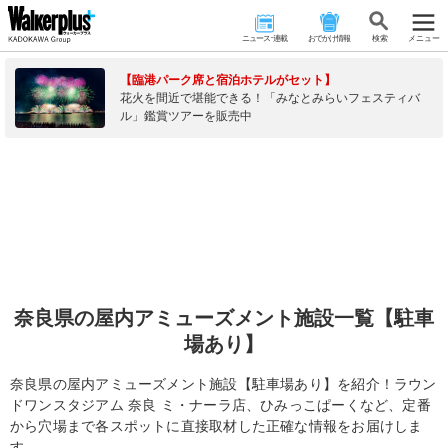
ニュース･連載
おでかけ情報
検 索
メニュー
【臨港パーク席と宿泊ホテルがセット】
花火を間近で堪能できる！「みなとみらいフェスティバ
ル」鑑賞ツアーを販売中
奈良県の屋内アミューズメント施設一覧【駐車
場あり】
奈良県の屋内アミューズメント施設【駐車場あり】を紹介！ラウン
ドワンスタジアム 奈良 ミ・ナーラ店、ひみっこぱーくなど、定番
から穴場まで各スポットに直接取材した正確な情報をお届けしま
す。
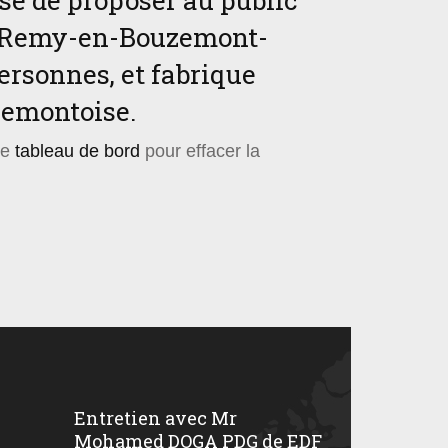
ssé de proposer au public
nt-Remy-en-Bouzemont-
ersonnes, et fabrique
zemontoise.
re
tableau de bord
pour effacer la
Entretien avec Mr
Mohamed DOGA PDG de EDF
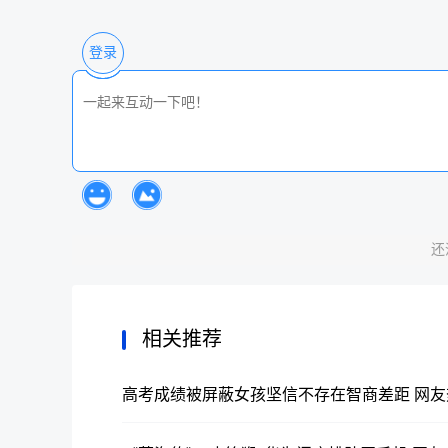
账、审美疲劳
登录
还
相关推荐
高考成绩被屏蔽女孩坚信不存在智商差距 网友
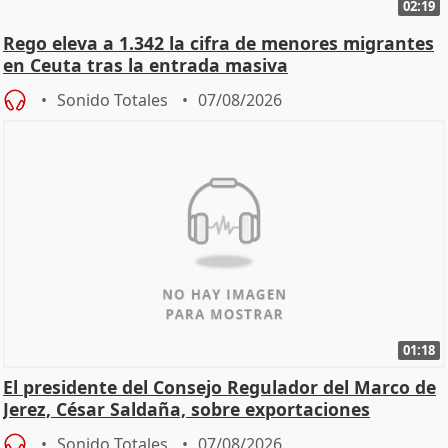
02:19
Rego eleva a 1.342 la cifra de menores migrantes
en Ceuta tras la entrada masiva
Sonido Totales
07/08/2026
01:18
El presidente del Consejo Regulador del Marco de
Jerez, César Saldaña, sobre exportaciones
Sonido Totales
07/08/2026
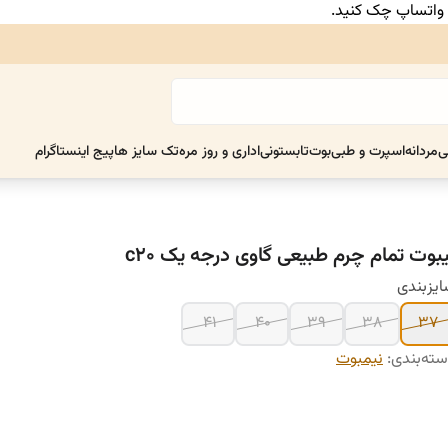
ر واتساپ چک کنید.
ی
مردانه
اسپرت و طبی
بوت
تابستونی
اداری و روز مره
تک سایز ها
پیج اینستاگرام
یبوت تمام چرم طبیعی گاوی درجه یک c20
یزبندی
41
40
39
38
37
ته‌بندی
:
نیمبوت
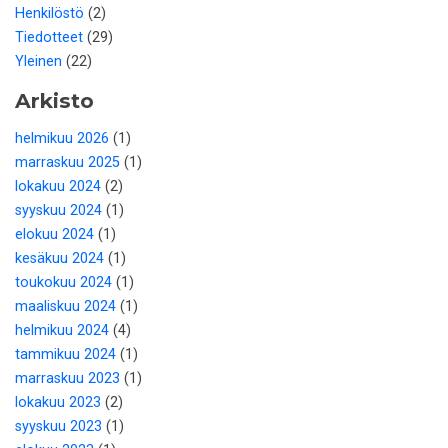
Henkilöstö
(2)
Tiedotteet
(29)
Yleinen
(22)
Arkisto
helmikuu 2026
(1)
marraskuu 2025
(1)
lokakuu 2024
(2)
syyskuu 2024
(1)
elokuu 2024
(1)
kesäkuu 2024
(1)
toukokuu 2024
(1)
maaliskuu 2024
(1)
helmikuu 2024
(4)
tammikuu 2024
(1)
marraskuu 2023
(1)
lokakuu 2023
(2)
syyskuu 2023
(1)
== == ==
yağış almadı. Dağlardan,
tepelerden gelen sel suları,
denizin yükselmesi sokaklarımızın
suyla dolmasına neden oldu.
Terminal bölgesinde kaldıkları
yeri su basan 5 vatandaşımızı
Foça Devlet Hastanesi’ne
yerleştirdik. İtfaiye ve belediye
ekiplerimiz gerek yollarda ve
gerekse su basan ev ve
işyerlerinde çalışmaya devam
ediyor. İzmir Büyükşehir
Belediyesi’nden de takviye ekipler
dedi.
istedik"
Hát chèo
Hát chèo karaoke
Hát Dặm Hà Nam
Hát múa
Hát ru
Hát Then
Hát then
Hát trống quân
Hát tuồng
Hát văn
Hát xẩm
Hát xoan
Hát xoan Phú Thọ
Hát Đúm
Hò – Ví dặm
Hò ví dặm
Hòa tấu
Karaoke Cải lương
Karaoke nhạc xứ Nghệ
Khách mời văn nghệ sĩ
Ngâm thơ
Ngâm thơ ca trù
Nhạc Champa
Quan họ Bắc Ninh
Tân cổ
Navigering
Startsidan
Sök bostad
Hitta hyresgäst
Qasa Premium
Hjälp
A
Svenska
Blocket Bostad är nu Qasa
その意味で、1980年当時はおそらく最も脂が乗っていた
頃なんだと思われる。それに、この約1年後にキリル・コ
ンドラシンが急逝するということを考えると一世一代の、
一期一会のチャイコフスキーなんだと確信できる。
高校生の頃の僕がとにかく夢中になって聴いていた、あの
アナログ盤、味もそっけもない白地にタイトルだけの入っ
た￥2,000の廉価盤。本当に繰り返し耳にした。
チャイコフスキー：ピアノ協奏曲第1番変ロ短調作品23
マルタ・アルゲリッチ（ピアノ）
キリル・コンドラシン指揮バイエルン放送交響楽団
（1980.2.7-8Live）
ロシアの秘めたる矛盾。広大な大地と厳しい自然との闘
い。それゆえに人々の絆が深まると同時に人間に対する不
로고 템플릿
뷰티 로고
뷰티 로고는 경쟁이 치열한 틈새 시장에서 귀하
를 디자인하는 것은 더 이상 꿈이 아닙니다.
== == ==
TO DO
The word "Qasa" may turn up on some lines of these records; say how many, with no other words.

REPLY
2